*Document excerpt:*
--- START ---

Saturday, 2nd August
Today we left Caye Caulker and headed south to Placencia. After checking out of the ‘Barefoot Beach Hotel’ we managed to just make the 9am water taxi back to Belize City. We were the last two on board and took our seats sweaty from the walk. The water taxi took us to Belize City so that we arrived around 10am and caught a taxi to ‘Novelo’s Bus Terminal’ from where we would catch a bus south. It being Saturday there was a market on outside the bus terminal so a lot of hustle and bustle going on. From the bus terminal here you can catch a bus pretty much all over Belize so it can get quite busy although it’s a small space. We only had to wait about an hour for our bus south to Dangriga from where we would catch another bus on to Placencia, our destination for the next couple of nights. Placencia is another coastal village, this time with beaches to launch into the ocean from.
There are no real timetables to speak of here, only hand-written ones sellotaped to the walls, so we just asked around for which bus to catch. When our bus did arrive it was a jam to get on even though there were enough seats for everyone. Some things are the same the world over. We hopped on board with all our luggage, chucked our large bags down the bag on the parcel shelf and found a seat. As I said it wasn’t too busy, no overcrowding at least. We had been warned that the back door is often used for people getting off so would have to watch our luggage whenever the bus stopped.
We made our way towards Dangriga and on the way picked up more passengers. This meant some of us had to go three to a seat and we were one of those although our third person was a child so not too much of a squeeze. He seemed to like our Pringles we brought as our lunch. It was great to see some of inland Belize as we first drove to Belmopan before heading back towards to the coast and Dangriga. The first scenery reminded us of Mississippi a bit, the same colours and dense foliage, even the same wooden-paneled buildings. This changed to rolling hills and sharp green covered peaks. When we were almost at Dangriga (about 3 hours into the bus ride) the conductor told us to get off to catch the bus to Placencia so with around ten others we jumped off with our bags (quite a feat getting those off through the small aisles) and waited at a bus stop by the side of the road for our bus.

--- END ---

*Record set:*
--- START ---

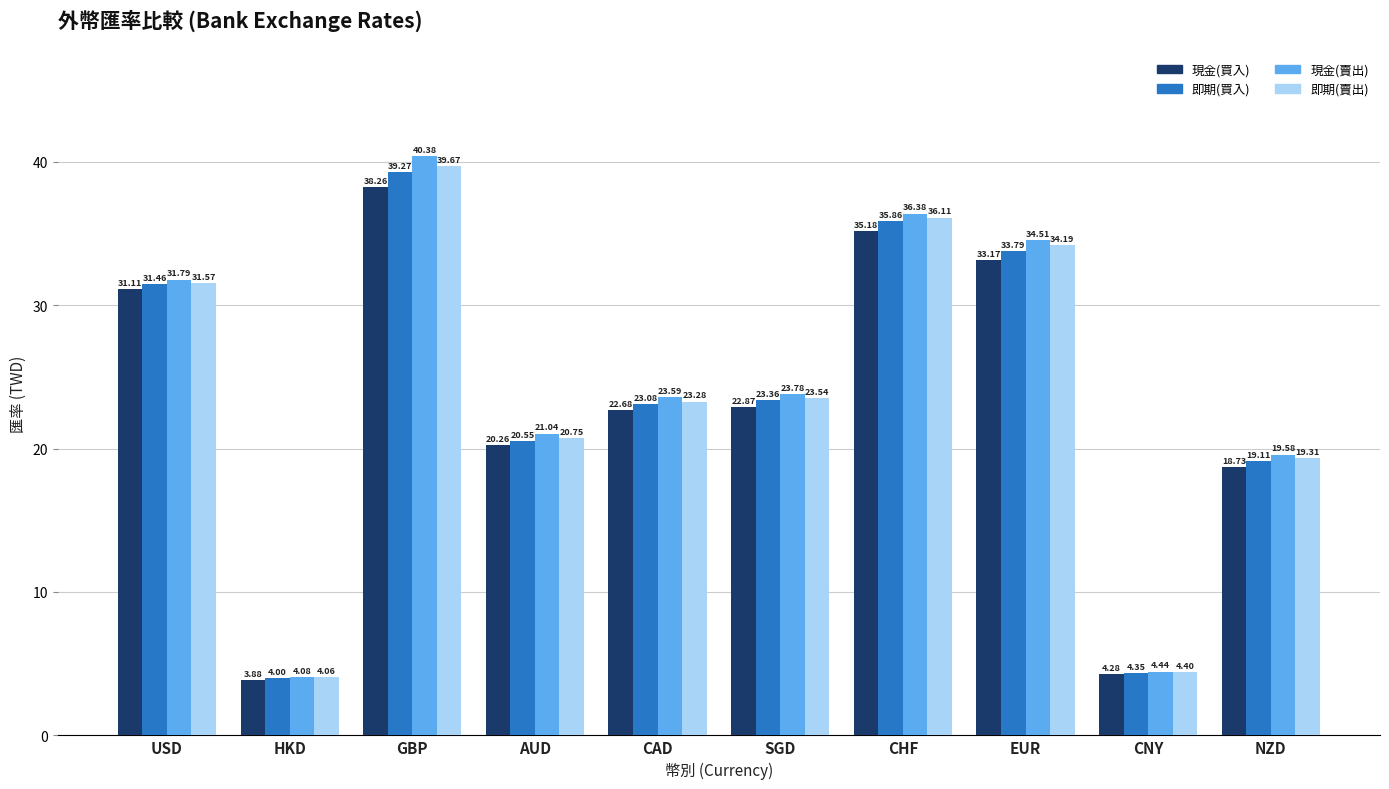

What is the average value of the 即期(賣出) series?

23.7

--- END ---
--- START ---

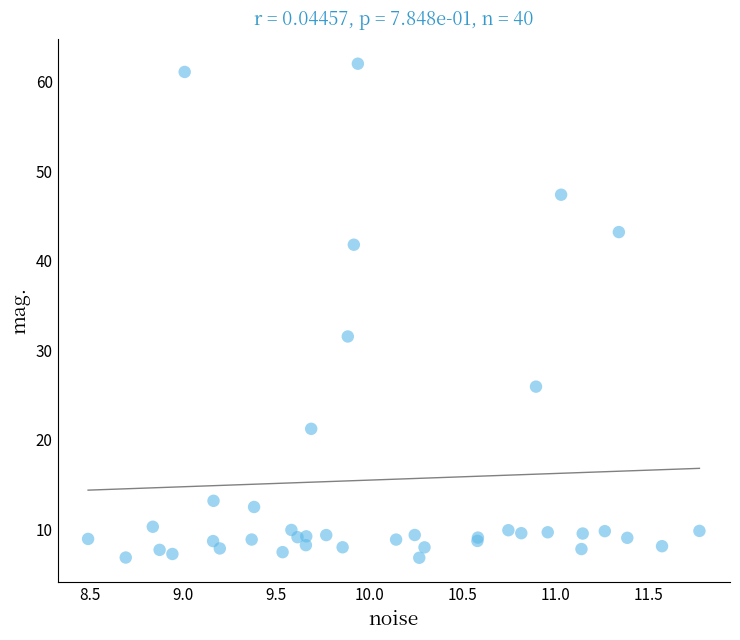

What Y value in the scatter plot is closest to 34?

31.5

--- END ---

*Things to do:*
a: Set down, word for word, the part of the travel diary starting with "We made our" and going on through "for our bus.".
b: According to the travel diary, why did the travelers need to keep an eye on their luggage whenever the bus stopped?

*Answer set:*
a:
We made our way towards Dangriga and on the way picked up more passengers. This meant some of us had to go three to a seat and we were one of those although our third person was a child so not too much of a squeeze. He seemed to like our Pringles we brought as our lunch. It was great to see some of inland Belize as we first drove to Belmopan before heading back towards to the coast and Dangriga. The first scenery reminded us of Mississippi a bit, the same colours and dense foliage, even the same wooden-paneled buildings. This changed to rolling hills and sharp green covered peaks. When we were almost at Dangriga (about 3 hours into the bus ride) the conductor told us to get off to catch the bus to Placencia so with around ten others we jumped off with our bags (quite a feat getting those off through the small aisles) and waited at a bus stop by the side of the road for our bus.

b: They had been warned that people getting off the bus often use the back door. Their bags could therefore go out that way at any stop.